Er is nog een reden waarom het theelepeltje slim is gekozen: het is lekker klein en makkelijk weg te stoppen in de keukenla! Religie daarentegen, is alom tegenwoordig in de maatschappij: er zijn theelepeltjegebouwen in iedere dorp of stad (kerken, kathedralen), theelepelclubs (kerkgenootschappen), theelepelpropaganda (religieuze omroepen, evangelisatie, zending), TheeLepelPartij (christelijke politieke partijen), theelepelopleidingsinstituten (theologie studie aan universiteiten, protestantse en katholieke hogescholen en universiteiten), recht op theelepelkeuze (godsdienstvrijheid), theelepeluitgeverijen (religieuze uitgevers), het Heilige Theelepel  Boek (de heilige geschriften), theelepelbeledigingsverbod (verbod op godslastering),  theelepelmerkenoorlogen (godsdienstoorlogen), Staatstheelepelmonopolie (staatsgodsdienst), theelepelaanroep in de troonrede (de bede in de troonrede), de Theelepeleed ("Zo waarlijk helpe mij Theelepel/God almachtig"), de theelepel op de 2-Euro munt (God op de Euro), uit naam van de Heilige Theelepel aanslagen plegen (9/11, Parijs). (Andere suggesties: welkom).

Een ander bezwaar tegen de theelepeltjes metafoor: er worden niet massaal oogballen uit oogkassen gewipt. Door religie worden overal ter wereld homoseksuelen gediscrimineerd. Het meest recente schrijnende voorbeeld was de herinvoering van het verbod op het homohuwelijk in Slovenië na een speciaal voor dat doel door de RK kerk georganiseerd referendum. Dus: anderen het recht om te trouwen met degene waarvan je houdt ontnemen, terwijl je zelf dat recht als vanzelfsprekend wel hebt. In de documentaire over de Amazing Randi kwam een jongeman voor die uit Venezuela was gevlucht vanwege de daar aanwezige levensgevaarlijke homohaat.













 

Dus in plaats van een theelepeltje had Finkers op zijn minst een Zwitsers zakmes als metafoor kunnen kiezen.
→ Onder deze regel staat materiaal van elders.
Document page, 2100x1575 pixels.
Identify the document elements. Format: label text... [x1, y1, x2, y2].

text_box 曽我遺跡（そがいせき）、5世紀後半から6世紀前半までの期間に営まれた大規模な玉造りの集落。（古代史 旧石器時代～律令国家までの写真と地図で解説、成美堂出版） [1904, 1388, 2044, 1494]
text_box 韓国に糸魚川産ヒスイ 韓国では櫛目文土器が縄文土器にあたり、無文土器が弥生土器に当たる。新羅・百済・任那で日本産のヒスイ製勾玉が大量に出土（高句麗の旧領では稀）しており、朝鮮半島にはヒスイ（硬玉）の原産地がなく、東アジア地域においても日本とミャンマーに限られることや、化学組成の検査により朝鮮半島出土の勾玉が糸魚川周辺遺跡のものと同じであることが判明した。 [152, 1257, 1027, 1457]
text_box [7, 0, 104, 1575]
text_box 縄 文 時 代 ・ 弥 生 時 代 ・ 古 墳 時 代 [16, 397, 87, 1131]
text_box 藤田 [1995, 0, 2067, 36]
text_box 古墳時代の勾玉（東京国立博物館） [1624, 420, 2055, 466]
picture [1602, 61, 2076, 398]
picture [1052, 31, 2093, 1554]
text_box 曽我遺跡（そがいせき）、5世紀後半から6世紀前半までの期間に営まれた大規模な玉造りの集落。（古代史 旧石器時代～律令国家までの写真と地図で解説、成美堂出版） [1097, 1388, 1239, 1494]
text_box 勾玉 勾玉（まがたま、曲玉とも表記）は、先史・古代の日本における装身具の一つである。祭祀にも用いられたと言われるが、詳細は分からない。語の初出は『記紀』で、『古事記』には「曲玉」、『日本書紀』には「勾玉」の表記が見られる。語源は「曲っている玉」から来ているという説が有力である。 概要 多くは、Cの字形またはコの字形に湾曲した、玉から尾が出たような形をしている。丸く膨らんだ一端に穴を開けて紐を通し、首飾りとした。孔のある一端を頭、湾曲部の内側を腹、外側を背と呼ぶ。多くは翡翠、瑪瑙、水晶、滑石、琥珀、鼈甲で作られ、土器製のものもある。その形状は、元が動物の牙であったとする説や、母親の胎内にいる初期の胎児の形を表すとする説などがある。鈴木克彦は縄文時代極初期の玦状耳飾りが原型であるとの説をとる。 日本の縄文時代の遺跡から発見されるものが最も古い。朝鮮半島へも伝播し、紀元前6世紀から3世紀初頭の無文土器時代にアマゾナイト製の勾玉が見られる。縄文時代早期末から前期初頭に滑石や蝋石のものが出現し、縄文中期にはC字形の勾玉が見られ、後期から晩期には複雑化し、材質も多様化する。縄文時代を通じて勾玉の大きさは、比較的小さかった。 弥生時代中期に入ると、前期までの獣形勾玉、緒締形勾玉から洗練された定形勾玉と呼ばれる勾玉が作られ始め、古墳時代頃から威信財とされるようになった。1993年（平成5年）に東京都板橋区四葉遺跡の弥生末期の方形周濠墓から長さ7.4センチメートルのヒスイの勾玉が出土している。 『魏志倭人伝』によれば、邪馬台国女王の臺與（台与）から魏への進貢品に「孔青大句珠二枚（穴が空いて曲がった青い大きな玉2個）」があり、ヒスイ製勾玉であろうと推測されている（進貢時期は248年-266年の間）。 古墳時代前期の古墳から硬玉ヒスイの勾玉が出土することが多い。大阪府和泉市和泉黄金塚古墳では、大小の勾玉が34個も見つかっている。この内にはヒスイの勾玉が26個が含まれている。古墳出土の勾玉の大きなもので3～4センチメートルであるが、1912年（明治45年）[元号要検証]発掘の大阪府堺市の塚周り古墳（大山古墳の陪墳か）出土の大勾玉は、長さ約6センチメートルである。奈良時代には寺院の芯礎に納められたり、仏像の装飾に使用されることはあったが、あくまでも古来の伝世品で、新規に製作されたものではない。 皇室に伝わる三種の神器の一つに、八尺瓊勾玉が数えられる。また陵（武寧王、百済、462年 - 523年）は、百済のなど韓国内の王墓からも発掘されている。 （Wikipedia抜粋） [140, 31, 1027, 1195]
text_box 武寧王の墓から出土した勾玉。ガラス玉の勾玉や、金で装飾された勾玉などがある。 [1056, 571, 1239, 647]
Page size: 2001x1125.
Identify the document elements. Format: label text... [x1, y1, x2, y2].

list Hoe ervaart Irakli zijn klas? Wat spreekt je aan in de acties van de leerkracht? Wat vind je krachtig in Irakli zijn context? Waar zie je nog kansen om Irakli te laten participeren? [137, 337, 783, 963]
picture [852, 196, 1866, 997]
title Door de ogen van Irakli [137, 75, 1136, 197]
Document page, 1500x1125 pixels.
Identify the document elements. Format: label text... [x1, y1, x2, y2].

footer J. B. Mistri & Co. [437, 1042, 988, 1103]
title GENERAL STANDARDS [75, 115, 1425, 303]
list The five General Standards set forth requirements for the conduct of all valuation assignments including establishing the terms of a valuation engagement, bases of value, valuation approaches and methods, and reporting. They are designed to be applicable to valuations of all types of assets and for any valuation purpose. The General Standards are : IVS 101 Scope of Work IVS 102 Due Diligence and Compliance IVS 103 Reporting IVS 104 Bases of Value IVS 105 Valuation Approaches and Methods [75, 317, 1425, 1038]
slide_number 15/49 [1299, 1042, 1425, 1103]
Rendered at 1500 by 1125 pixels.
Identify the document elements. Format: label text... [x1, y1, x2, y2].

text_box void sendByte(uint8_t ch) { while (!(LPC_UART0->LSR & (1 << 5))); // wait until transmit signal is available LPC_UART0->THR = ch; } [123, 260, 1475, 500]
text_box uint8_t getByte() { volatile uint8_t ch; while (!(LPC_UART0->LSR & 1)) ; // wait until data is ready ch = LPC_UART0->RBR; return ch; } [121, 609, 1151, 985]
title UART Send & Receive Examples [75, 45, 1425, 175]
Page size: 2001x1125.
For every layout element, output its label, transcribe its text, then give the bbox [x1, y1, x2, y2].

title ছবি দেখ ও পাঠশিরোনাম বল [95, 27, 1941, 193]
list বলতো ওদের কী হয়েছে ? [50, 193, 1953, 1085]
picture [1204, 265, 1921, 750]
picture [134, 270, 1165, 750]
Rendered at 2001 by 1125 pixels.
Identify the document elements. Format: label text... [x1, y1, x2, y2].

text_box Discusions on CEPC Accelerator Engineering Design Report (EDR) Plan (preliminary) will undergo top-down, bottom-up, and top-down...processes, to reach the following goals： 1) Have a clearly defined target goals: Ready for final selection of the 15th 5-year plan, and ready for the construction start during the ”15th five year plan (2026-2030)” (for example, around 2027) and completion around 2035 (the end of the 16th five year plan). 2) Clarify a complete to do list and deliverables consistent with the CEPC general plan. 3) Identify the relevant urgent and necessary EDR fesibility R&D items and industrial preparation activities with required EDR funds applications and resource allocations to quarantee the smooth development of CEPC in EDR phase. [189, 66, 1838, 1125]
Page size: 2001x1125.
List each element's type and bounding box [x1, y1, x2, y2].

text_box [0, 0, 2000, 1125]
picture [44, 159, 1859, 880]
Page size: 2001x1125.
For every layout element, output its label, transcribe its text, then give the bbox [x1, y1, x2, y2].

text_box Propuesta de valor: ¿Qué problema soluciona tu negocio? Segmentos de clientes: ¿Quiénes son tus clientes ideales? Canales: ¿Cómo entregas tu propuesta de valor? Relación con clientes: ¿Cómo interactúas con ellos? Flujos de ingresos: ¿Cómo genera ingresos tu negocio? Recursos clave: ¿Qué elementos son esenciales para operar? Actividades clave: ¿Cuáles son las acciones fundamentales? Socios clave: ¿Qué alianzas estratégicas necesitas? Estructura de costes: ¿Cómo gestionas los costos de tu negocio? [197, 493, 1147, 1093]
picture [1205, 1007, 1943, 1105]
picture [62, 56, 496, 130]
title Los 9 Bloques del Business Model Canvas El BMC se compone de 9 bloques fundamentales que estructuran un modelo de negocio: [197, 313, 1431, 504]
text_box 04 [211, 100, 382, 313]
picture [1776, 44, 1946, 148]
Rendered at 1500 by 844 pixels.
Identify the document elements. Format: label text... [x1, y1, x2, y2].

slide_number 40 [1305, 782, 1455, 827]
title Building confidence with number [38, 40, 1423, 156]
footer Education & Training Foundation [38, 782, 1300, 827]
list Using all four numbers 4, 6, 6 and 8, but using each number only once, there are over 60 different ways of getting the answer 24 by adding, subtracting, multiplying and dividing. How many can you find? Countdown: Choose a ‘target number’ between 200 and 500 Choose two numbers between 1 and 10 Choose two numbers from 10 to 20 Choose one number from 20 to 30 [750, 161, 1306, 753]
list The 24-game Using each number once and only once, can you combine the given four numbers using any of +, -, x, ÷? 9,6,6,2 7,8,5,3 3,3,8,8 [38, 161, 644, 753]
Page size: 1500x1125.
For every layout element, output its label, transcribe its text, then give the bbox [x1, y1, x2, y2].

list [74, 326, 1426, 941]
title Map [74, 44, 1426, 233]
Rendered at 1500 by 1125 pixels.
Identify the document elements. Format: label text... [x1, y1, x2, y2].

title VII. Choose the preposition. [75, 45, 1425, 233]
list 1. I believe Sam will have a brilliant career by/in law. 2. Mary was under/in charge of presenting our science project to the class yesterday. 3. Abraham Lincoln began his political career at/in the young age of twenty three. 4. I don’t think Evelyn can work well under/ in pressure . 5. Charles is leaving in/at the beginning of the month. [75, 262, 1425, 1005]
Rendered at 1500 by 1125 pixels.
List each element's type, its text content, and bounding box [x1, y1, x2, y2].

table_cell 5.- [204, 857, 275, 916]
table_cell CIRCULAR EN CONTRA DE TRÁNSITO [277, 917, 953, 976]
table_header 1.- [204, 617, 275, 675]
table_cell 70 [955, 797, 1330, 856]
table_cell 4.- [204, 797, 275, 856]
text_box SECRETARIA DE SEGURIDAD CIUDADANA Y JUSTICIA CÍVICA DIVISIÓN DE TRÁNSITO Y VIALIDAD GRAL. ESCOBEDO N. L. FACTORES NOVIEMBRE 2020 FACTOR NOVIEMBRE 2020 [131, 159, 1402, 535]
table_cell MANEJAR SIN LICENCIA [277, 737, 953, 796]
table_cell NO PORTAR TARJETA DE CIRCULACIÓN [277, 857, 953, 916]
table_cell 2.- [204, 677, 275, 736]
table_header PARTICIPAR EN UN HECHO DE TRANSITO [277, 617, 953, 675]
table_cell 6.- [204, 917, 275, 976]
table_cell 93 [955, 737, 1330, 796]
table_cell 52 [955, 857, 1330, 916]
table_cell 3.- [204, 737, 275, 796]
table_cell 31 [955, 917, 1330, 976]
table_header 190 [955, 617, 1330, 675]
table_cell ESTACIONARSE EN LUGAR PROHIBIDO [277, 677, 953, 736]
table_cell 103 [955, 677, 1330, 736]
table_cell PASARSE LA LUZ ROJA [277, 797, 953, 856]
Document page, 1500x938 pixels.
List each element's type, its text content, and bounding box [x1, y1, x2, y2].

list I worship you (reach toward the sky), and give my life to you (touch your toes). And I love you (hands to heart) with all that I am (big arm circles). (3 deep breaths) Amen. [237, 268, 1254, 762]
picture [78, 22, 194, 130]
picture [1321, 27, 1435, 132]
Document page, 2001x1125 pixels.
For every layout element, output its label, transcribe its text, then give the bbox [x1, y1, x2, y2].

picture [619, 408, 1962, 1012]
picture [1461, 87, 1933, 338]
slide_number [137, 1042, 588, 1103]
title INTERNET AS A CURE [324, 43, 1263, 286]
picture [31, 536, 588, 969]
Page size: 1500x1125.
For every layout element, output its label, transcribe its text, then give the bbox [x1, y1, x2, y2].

Op zijn minst. Daar zitten om te beginnen al meer gevaarlijke instrumenten in zoals een mes en een kurkentrekker.  Het toont het veelzijdig karakter van het ding. Daarvan kun je minder makkelijk zeggen dat het totaal onschuldig is. Van de KLM mag je het niet in je handbagage meenemen. Misschien is er een betere metafoor. Een wapen? In handen van leger en politie een nuttig instrument, maar in handen van criminelen levensgevaarlijk.

Conclusie (2 jan 2015)


Dat theelepeltje is enorm slim gekozen: een theelepel is vrijwel 100% onschuldig, heeft nut voor de gebruiker, heeft géén scherpe kanten, je kunt er geen moord mee plegen, en de nadelen zijn vergezocht. In werkelijkheid is religie weliswaar nuttig voor de gebruikers, maar de nadelen zijn concreet, hard, vrijwel onuitroeibaar, en worden gedragen door anderen, zoals de homoseksuelen in Slovenië, Rusland. etc. Doordat gelovigen zich niet zo bezighouden met de nadelen van hun religie, komen ze er ook niet aan toe om die nadelige kanten van religie actief te bestrijden. Daardoor houden katholieken de nadelen van hun eigen godsdienst in stand ten koste van anderen.



De beste wensen voor 2016! Dat het een goed blogjaar mag zijn.